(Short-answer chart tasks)
****************************************
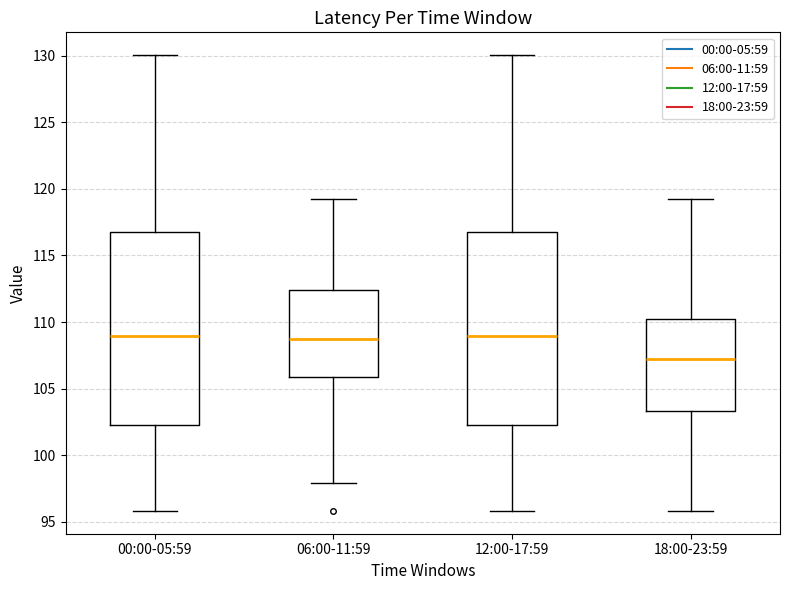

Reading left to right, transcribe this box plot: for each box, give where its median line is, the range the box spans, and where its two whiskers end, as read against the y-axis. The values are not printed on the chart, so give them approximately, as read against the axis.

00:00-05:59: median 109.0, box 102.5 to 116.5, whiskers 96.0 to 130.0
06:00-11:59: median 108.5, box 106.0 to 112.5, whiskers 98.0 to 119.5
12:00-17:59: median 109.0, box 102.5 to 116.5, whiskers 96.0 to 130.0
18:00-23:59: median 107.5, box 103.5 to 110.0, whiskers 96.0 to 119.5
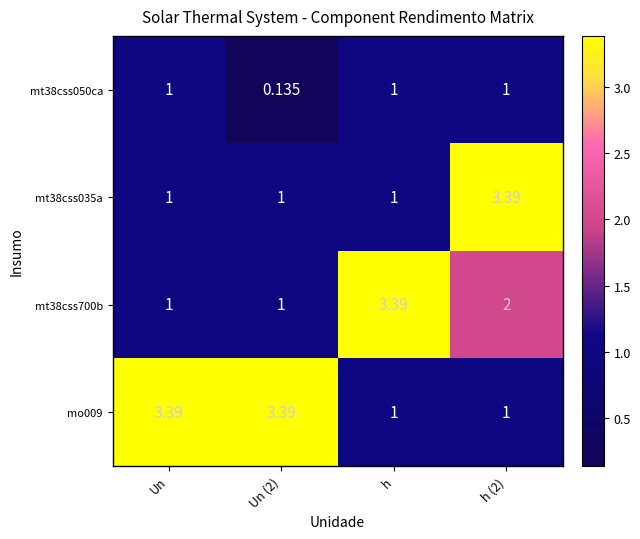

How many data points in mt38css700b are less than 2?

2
****************************************
**What you are asked to do:** Print every line of the entries above verbatim, leaving out the pictures.

**Written solution:**
Reading left to right, transcribe this box plot: for each box, give where its median line is, the range the box spans, and where its two whiskers end, as read against the y-axis. The values are not printed on the chart, so give them approximately, as read against the axis.

00:00-05:59: median 109.0, box 102.5 to 116.5, whiskers 96.0 to 130.0
06:00-11:59: median 108.5, box 106.0 to 112.5, whiskers 98.0 to 119.5
12:00-17:59: median 109.0, box 102.5 to 116.5, whiskers 96.0 to 130.0
18:00-23:59: median 107.5, box 103.5 to 110.0, whiskers 96.0 to 119.5

How many data points in mt38css700b are less than 2?

2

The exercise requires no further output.